To get better accuracy, you can do another round of knowledge distillation after the pruning.

```bash
python3 examples/fastformers/run_superglue.py \
--data_dir ${data_dir} --task_name ${task} \
--output_dir ${out_dir} --model_type ${model_type} \
--model_name_or_path ${model} --do_eval \
--do_prune --max_seq_length ${seq_len_train} \
--per_instance_eval_batch_size 1 \
--target_num_heads 8 --target_ffn_dim 600
```

### Optimizing models on CPU (8-bit integer quantization + onnxruntime)

This command convert your PyTorch transformers models into optimized onnx format with 8-bit quantization. The converted ONNX model is saved in the directory which the original PyTorch model is located.

```bash
python3 examples/fastformers/run_superglue.py \
--task_name ${task} \
--model_type ${model_type} \
--model_name_or_path ${model} \
--convert_onnx
```

### Optimizing models on GPU (16-bit floating point conversion)

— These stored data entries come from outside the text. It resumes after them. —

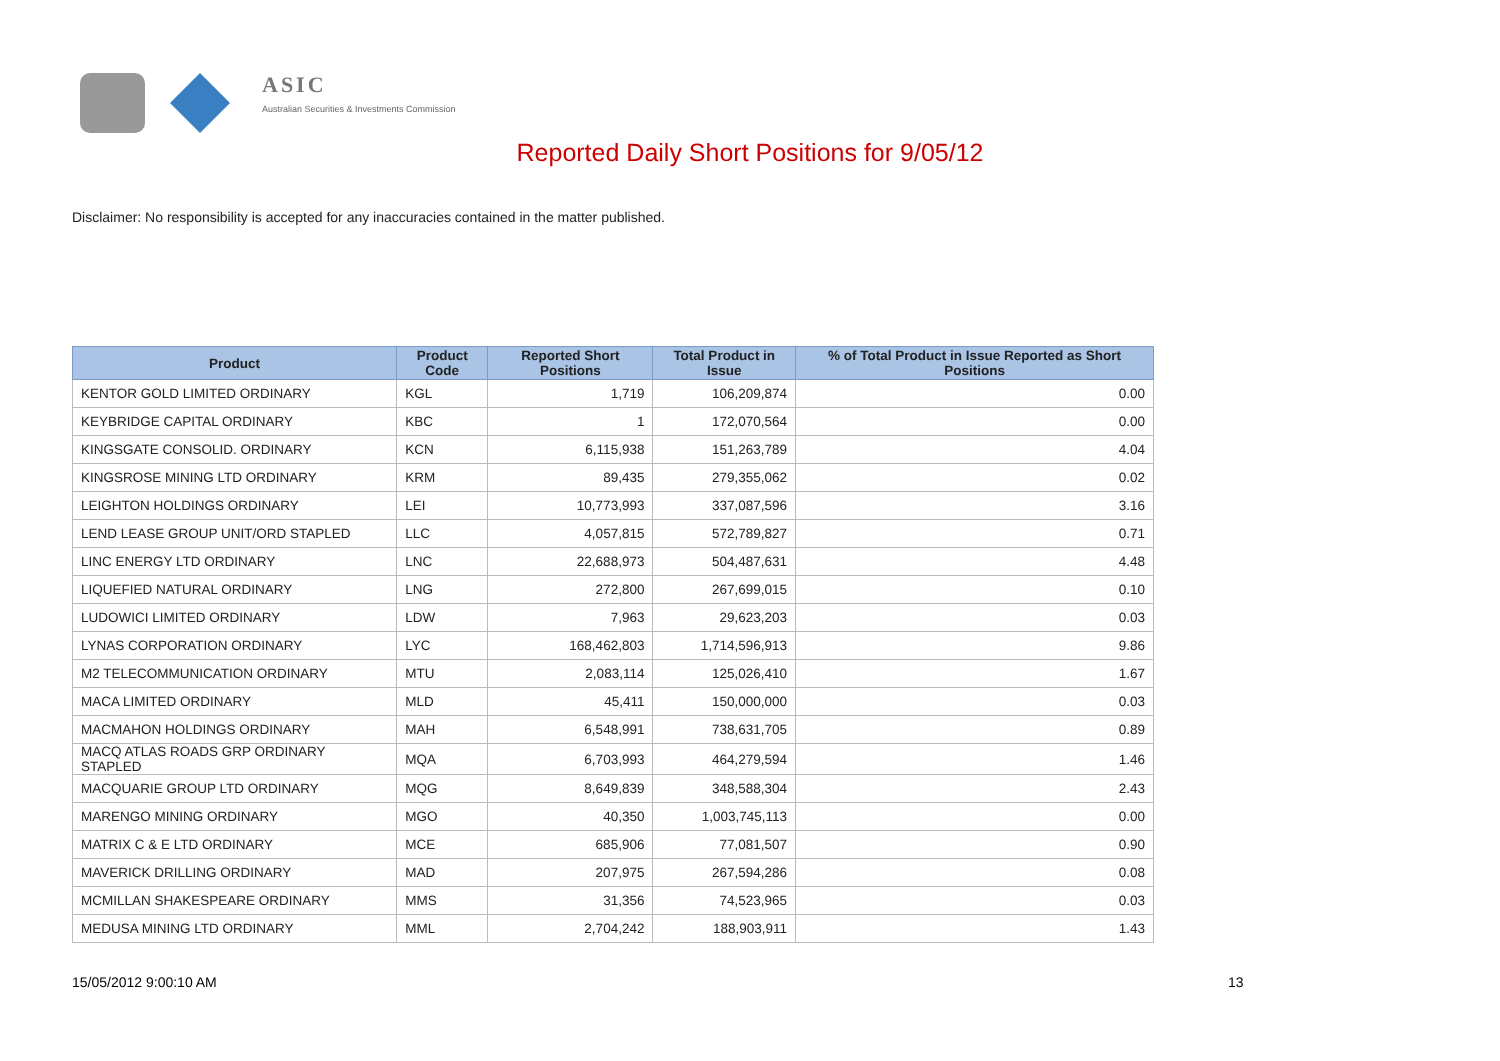ASIC
Australian Securities & Investments Commission
Reported Daily Short Positions for 9/05/12
Disclaimer: No responsibility is accepted for any inaccuracies contained in the matter published.
| Product | Product Code | Reported Short Positions | Total Product in Issue | % of Total Product in Issue Reported as Short Positions |
| --- | --- | --- | --- | --- |
| KENTOR GOLD LIMITED ORDINARY | KGL | 1,719 | 106,209,874 | 0.00 |
| KEYBRIDGE CAPITAL ORDINARY | KBC | 1 | 172,070,564 | 0.00 |
| KINGSGATE CONSOLID. ORDINARY | KCN | 6,115,938 | 151,263,789 | 4.04 |
| KINGSROSE MINING LTD ORDINARY | KRM | 89,435 | 279,355,062 | 0.02 |
| LEIGHTON HOLDINGS ORDINARY | LEI | 10,773,993 | 337,087,596 | 3.16 |
| LEND LEASE GROUP UNIT/ORD STAPLED | LLC | 4,057,815 | 572,789,827 | 0.71 |
| LINC ENERGY LTD ORDINARY | LNC | 22,688,973 | 504,487,631 | 4.48 |
| LIQUEFIED NATURAL ORDINARY | LNG | 272,800 | 267,699,015 | 0.10 |
| LUDOWICI LIMITED ORDINARY | LDW | 7,963 | 29,623,203 | 0.03 |
| LYNAS CORPORATION ORDINARY | LYC | 168,462,803 | 1,714,596,913 | 9.86 |
| M2 TELECOMMUNICATION ORDINARY | MTU | 2,083,114 | 125,026,410 | 1.67 |
| MACA LIMITED ORDINARY | MLD | 45,411 | 150,000,000 | 0.03 |
| MACMAHON HOLDINGS ORDINARY | MAH | 6,548,991 | 738,631,705 | 0.89 |
| MACQ ATLAS ROADS GRP ORDINARY STAPLED | MQA | 6,703,993 | 464,279,594 | 1.46 |
| MACQUARIE GROUP LTD ORDINARY | MQG | 8,649,839 | 348,588,304 | 2.43 |
| MARENGO MINING ORDINARY | MGO | 40,350 | 1,003,745,113 | 0.00 |
| MATRIX C & E LTD ORDINARY | MCE | 685,906 | 77,081,507 | 0.90 |
| MAVERICK DRILLING ORDINARY | MAD | 207,975 | 267,594,286 | 0.08 |
| MCMILLAN SHAKESPEARE ORDINARY | MMS | 31,356 | 74,523,965 | 0.03 |
| MEDUSA MINING LTD ORDINARY | MML | 2,704,242 | 188,903,911 | 1.43 |
15/05/2012 9:00:10 AM 13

This command convert your PyTorch transformers models into 16-bit floating point model (PyTorch). This creates a new directory named `fp16` in the directory the original model is located. Then, the converted fp16 model and all necessary files are saved to the directory.

```bash
python3 examples/fastformers/run_superglue.py \
--task_name ${task} \
--model_type ${model_type} \
--model_name_or_path ${model} \
--convert_fp16
```

### Evaluating models

This command evalutes various models with PyTorch or onnxruntime engine on the give tasks. For more detailed usage, please refer to the [demo section](#run-the-demo-systems).

```bash
OMP_NUM_THREADS=1 python3 examples/fastformers/run_superglue.py \
--model_type bert \
--model_name_or_path ${pruned_student_model} \
--task_name BoolQ --output_dir ${out_dir} --do_eval \
--data_dir ${data_dir} --per_instance_eval_batch_size 1 \
--do_lower_case --max_seq_length 512 --use_onnxrt \
--threads_per_instance 1 --no_cuda
```

## Code of Conduct

This project has adopted the [Microsoft Open Source Code of Conduct](https://opensource.microsoft.com/codeofconduct/).

## License

This project is licensed under the [MIT License](LICENSE).